Le problème, c'est que le cadavre est resté vivant

dernires_nouvelles_du_bourbierAh, Alexandre Ikonnikov ! Voilà un homme qui doit être heureux d'être russe. S'il vivait en France, on aurait pu faire des quintaux de calembours pourris et autres jeux de vaseux sur son nom.
Et en plus, il n'écrit pas trop mal. Pas de quoi faire un prix Andrei Biely, mais il faut bien remarquer que ca ferait mal au coeur quand ême d'utiliser son bouquin pour emballer un maquereau fraichement pêché. Alors que pour Guillaume Musso ca poserait pas de problème: ca s'appelle le recyclage et Delanoe est pour.
Pour en revenir à Ikonnikov, c'est plaisant, disais-je. Ca reflète assez bien la Russie actuelle et la montre sous un angle qu'on ne connait pas tellement enfin de compte, ca ne montre pas les intrigues compliquées des hautees sphères du pouvoir, des dollars (oui, je sais, mais il y a encore quelques années, le dollar était plus utilisé dans l'ex-URSS que le rouble, trop dévalué) et de la coke. Ca ne montre pas Poutine mais un Sotnikov. Ou pour donner un élément de comparaison, ca ne montre pas un Sarko, mais un Fouselier (par exemple. enfin, j'entends par "Fouselier" un inconnu, un gérant d'une Brioche Dorée ou un magasinier de Monoprix, même si là bas, on parle plus de postier ou de directeur de kolkhoze.)
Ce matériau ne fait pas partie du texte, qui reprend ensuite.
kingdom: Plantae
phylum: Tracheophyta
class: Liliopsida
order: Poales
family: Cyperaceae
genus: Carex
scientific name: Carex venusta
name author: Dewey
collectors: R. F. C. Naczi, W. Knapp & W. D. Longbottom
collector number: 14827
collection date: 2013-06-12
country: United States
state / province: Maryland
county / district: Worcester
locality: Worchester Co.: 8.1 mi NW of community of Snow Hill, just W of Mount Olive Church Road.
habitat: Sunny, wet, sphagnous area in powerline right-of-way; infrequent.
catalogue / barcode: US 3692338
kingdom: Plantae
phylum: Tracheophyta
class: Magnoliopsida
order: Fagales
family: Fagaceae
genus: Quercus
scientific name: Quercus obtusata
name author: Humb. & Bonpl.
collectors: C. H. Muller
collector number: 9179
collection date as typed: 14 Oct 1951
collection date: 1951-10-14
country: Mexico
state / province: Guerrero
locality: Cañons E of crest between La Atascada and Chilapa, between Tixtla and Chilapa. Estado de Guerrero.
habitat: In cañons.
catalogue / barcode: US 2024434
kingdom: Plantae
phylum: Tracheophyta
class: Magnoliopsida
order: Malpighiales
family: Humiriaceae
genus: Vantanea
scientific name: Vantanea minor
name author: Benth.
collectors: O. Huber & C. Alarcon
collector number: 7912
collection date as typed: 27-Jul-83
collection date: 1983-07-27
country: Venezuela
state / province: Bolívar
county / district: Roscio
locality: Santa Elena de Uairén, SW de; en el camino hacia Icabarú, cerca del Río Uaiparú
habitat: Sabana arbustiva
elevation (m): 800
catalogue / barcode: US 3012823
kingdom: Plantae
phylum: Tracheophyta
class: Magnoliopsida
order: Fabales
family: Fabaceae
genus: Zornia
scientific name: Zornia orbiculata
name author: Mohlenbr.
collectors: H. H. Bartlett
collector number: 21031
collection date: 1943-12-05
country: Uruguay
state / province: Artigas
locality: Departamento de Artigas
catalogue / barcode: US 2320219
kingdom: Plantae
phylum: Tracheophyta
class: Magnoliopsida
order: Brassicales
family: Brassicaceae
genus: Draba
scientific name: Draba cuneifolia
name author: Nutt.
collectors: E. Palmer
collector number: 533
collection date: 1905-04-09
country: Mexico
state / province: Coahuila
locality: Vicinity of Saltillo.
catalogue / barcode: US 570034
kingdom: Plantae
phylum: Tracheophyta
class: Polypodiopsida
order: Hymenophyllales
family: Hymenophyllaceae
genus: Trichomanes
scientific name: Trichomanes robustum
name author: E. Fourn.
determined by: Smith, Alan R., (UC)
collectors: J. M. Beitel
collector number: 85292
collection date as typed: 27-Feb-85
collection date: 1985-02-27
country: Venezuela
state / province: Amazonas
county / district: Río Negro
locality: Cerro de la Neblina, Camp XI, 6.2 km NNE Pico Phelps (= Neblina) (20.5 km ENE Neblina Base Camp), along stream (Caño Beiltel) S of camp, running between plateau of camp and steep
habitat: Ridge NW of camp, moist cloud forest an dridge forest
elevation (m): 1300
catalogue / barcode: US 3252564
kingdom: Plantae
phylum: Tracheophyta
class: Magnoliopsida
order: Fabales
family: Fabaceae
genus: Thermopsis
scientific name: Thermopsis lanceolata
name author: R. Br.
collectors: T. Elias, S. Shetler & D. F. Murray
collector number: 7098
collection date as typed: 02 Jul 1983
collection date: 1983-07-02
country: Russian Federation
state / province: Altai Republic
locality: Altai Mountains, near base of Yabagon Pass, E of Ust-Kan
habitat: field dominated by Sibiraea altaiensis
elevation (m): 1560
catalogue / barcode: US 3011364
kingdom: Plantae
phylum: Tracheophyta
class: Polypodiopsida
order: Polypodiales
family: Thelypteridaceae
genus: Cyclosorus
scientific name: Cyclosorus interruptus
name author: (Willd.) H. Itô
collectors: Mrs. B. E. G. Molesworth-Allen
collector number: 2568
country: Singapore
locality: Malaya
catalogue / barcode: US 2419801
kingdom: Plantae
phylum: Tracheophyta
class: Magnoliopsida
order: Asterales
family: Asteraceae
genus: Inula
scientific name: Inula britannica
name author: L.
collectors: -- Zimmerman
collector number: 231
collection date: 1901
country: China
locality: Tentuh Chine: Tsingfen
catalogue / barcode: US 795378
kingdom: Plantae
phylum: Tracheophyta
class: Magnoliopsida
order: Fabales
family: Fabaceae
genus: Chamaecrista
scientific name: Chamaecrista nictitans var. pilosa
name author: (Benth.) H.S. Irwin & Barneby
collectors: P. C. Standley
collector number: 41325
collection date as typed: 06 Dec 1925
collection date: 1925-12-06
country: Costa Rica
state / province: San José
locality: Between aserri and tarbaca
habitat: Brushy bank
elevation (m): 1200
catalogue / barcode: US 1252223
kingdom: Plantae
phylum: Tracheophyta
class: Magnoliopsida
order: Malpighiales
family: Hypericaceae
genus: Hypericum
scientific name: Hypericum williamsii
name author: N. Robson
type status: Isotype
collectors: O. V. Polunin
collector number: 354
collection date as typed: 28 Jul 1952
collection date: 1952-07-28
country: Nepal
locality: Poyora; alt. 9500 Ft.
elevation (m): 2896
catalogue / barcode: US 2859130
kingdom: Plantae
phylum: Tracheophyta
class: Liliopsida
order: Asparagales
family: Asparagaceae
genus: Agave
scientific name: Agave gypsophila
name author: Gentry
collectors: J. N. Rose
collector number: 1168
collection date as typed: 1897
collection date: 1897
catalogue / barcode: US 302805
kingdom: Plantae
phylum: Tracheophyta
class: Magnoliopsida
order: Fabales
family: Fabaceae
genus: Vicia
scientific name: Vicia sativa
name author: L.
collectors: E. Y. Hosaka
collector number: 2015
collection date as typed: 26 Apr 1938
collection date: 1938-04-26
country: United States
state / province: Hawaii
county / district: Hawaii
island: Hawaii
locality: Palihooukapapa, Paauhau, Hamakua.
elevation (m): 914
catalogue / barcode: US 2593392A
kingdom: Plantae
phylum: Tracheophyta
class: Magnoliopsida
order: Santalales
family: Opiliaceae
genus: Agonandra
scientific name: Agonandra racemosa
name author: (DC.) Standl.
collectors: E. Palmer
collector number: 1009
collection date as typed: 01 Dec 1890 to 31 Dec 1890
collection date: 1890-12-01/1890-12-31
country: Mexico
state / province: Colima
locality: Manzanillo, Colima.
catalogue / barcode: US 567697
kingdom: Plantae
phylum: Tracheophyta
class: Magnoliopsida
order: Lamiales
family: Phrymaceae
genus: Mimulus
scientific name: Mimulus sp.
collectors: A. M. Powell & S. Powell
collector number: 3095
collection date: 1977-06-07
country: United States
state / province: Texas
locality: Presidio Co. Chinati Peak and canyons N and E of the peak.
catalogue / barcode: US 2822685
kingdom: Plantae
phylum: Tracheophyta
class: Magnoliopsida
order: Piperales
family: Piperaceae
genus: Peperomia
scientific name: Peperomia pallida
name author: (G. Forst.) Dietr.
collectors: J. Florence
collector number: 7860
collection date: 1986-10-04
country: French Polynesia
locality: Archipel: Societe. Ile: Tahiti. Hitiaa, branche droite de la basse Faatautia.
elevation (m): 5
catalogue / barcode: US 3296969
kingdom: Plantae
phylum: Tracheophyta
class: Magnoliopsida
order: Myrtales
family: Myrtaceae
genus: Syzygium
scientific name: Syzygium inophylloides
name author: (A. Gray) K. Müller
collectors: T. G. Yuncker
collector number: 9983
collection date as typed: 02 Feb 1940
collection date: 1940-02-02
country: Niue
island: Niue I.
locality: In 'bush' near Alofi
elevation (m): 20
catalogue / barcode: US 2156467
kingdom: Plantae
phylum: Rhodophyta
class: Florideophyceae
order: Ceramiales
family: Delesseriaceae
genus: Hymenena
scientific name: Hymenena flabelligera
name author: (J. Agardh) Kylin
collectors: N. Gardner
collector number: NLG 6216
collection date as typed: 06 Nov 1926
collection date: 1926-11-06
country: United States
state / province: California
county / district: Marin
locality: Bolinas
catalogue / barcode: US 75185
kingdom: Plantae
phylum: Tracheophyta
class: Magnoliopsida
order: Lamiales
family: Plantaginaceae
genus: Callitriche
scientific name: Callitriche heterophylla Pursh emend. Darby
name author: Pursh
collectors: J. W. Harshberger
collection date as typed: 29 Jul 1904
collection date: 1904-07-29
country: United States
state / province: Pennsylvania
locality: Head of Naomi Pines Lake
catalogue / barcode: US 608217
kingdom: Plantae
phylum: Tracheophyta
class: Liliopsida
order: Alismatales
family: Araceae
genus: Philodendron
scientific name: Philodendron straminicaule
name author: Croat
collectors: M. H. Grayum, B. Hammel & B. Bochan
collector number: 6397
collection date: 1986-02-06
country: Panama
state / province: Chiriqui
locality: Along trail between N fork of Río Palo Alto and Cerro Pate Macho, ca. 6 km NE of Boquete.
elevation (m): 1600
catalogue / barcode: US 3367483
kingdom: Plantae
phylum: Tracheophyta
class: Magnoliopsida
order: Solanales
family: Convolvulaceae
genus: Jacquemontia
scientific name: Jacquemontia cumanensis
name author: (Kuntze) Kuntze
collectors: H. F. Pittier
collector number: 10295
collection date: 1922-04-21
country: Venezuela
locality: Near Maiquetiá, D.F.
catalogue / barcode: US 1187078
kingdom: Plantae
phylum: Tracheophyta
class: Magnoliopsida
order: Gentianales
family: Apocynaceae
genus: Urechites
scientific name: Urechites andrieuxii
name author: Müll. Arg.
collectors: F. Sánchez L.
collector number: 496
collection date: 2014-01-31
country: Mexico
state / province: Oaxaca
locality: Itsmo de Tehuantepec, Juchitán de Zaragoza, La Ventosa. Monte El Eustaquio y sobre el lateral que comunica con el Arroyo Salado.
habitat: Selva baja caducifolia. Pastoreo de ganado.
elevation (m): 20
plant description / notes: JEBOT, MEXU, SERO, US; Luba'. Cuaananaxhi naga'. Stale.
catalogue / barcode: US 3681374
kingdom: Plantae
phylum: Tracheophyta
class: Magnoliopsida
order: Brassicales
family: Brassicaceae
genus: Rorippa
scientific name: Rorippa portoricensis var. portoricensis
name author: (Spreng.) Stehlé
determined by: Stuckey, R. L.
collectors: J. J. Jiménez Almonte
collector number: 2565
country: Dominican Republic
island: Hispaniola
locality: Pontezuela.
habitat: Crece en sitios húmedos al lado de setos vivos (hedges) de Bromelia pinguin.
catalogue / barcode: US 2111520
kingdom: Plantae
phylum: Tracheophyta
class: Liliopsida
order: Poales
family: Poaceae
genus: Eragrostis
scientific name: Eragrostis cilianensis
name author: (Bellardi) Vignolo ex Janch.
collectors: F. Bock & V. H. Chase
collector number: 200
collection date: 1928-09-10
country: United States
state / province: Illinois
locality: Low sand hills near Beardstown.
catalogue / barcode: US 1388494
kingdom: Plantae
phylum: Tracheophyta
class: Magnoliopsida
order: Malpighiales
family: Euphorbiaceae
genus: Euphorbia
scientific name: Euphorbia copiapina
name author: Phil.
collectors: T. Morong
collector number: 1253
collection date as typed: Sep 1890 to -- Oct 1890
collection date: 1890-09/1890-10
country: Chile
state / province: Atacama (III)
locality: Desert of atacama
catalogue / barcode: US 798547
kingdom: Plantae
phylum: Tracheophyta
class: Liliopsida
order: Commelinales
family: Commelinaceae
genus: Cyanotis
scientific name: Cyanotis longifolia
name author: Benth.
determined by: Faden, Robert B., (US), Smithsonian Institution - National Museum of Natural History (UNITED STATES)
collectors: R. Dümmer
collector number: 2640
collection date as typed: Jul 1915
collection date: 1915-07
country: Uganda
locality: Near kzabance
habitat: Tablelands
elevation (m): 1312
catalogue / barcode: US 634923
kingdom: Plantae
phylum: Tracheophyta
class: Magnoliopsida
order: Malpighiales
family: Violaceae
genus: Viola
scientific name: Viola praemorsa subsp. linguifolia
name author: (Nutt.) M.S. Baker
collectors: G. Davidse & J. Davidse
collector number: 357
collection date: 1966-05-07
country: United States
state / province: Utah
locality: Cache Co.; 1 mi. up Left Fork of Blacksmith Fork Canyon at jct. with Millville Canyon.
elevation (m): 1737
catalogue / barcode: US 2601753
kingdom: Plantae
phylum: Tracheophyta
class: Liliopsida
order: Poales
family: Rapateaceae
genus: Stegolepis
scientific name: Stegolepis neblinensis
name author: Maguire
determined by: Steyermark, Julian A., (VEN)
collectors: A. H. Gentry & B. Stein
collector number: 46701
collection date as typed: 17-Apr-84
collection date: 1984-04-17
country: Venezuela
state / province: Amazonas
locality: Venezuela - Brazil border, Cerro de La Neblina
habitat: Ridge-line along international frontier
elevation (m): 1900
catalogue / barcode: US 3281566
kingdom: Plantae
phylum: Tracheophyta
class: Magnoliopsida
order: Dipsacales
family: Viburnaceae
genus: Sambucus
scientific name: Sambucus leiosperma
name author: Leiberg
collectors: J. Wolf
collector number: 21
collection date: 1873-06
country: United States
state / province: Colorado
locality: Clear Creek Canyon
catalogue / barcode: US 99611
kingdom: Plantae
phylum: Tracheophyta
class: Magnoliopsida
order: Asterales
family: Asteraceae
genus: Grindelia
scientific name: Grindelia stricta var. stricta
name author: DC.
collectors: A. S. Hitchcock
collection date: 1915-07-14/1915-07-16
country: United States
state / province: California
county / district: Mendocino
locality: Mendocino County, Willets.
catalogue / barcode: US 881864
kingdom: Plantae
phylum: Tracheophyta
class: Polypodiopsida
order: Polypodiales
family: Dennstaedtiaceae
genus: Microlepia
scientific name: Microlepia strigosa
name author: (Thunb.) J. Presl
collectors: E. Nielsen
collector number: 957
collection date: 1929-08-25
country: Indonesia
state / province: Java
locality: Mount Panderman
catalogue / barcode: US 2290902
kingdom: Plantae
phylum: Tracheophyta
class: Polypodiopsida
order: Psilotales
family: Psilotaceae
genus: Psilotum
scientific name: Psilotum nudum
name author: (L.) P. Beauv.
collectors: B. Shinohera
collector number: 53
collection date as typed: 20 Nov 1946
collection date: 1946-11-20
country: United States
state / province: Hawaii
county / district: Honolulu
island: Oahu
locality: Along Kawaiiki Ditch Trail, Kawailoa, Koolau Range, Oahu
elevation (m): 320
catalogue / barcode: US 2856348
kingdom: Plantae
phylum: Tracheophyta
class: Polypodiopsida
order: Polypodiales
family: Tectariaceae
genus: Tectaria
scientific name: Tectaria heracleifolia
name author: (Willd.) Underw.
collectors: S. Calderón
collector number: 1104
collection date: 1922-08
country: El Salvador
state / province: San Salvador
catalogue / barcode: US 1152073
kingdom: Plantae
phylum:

Le tout se présente sous forme de nouvelles assez courtes et de temps à autres assez décalées, ce qui laisse place à des phrases complètement absurdes, telles "Le problème, c'est que le cadavre est resté vivant" ou bien à propos d'une course de jeep organisée dans un stade municipal par l'armée: "Il a foncé pleins gaz dans la tribune en criant "Bordel de merde, qu'est que que vous avez tous à me regarder comme des cons ?". On se retrouve avec des quidams se retrouvant par un concours de circonstances à s'endormir dans un cercueil avec un sac de comcombres trempés à la main, un racketteur sympathisant avec sa victime et lui offrant finalement une vodka... Il n'est pas interdit de s'imaginer que ce livre, "Dernières nouvelles du bourbier" est noir mais ce serait se tromper. Même si les thèmes des nouvelles ne sont pas des plus joyeux, c'est un livre qui reste assez gai grâce à l'humour grincant dont Ikonnikov a fait preuve. C'est corosif, c'est hilarant, ca rince des tripes et la rate.
Si le cercle de lecture des Mouches sont des casse-cou de la littérature et prêts à s'aventurer dans des auteurs dont la notoriété ne doit pas dépasser Brest-Litovsk, "Dernières nouvelles du bourbier" pourrait parfaitement être un bon choix. Mais qu'on ne me fasse pas dire ce que je n'ai pas dit. Je ne veux influencer personne.